Personal information
- Full name: William McInnes Williamson
- Date of birth: 12 February 1922
- Place of birth: Lenzie, Scotland
- Date of death: 2006 (aged 83)
- Place of death: Kirkintilloch, Scotland
- Position: Inside forward

Senior career*
- Years: Team / Apps / (Gls)
- Kirkintilloch Rob Roy
- Petershill
- 1941–1951: Rangers / 43 / (26)
- 1951–1953: St Mirren / 6 / (2)
- 1953–1956: Stirling Albion / 53 / (6)
- Total:  / 102 / (34)

= Billy Williamson (footballer, born 1922) =

Scottish footballer (1922–2006)

William McInnes Williamson (12 February 1922 – 2006) was a Scottish professional footballer who played as an inside forward for Rangers, St Mirren and Stirling Albion.

==Career==
Williamson played for local junior clubs Kirkintilloch Rob Roy and Petershill before signing for Rangers in 1941. He served with the Royal Navy as a PE instructor during the Second World War, while also playing for Rangers and as a guest for Manchester City.
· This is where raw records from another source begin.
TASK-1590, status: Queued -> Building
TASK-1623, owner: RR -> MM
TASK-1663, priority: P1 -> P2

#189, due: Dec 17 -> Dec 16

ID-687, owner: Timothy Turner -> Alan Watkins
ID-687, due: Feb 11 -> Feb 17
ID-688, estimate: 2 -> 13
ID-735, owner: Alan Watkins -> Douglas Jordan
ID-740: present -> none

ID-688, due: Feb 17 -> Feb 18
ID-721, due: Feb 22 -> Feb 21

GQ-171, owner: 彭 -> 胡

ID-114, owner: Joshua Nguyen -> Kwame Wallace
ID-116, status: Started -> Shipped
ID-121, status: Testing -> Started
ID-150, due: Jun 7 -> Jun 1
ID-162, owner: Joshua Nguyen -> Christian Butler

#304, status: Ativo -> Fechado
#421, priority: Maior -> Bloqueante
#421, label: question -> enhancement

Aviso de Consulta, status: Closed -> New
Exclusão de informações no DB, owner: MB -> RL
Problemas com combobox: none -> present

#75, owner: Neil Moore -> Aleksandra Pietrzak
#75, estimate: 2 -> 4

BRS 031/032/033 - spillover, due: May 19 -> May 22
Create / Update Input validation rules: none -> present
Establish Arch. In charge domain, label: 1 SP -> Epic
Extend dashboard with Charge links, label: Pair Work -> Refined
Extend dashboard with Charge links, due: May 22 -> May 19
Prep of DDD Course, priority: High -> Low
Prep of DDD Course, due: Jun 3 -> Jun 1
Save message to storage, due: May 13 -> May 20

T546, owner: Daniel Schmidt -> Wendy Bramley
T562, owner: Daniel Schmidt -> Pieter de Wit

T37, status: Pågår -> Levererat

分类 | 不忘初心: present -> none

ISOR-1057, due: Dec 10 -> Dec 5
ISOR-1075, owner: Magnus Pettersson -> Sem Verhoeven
He became a regular in the Rangers first team in the 1945–46 season.

Williamson played and scored in the first Scottish League Cup final, in 1947. He also won two Scottish league championships and two Scottish Cups with Rangers. Williamson scored a goal in both of those Scottish Cup finals, in 1948 and 1949.

Williamson later played for St Mirren and Stirling Albion, featuring in a notable win for Stirling against Rangers. After retiring as a player, Williamson worked as a PE teacher at Lenzie Academy.